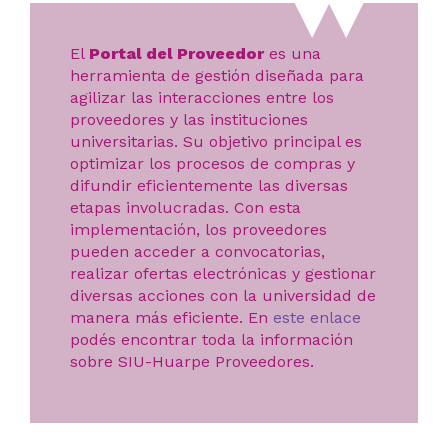
El
Portal del Proveedor
es una
herramienta de gestión diseñada para
agilizar las interacciones entre los
proveedores y las instituciones
universitarias. Su objetivo principal es
optimizar los procesos de compras y
difundir eficientemente las diversas
etapas involucradas. Con esta
implementación, los proveedores
pueden acceder a convocatorias,
realizar ofertas electrónicas y gestionar
diversas acciones con la universidad de
manera más eficiente. En
este enlace
podés encontrar toda la información
sobre SIU-Huarpe Proveedores.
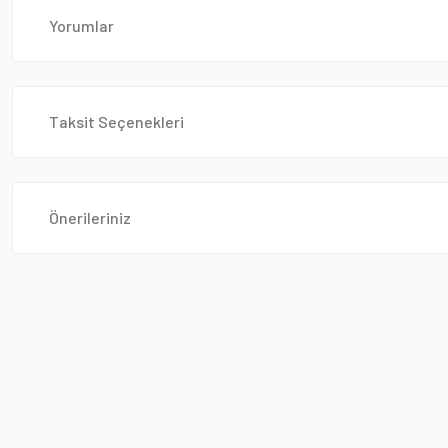
Yorumlar
Taksit Seçenekleri
Önerileriniz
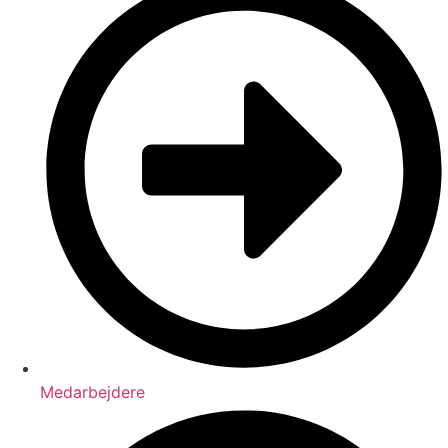
Medarbejdere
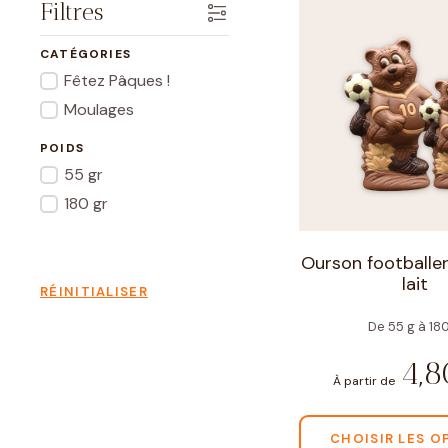
Filtres
CATÉGORIES
Fêtez Pâques !
Moulages
POIDS
55 gr
180 gr
Ourson footballe
lait
RÉINITIALISER
De 55 g à 18
4,
À partir de
CHOISIR LES O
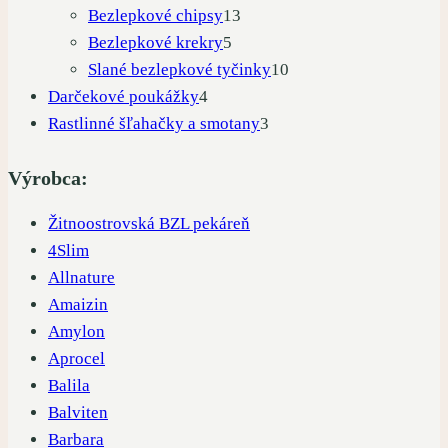
13
produktov
Bezlepkové chipsy
13
5
produktov
Bezlepkové krekry
5
produktov
10
Slané bezlepkové tyčinky
10
4
produktov
Darčekové poukážky
4
produkty
3
Rastlinné šľahačky a smotany
3
produkty
Výrobca:
Žitnoostrovská BZL pekáreň
4Slim
Allnature
Amaizin
Amylon
Aprocel
Balila
Balviten
Barbara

▶ [WHAT THE TASK REQUIRES] The expected answer is a copy of each line in the listing above that contains "diversas".

▶ [ANSWER SECTION]
difundir eficientemente las diversas
diversas acciones con la universidad de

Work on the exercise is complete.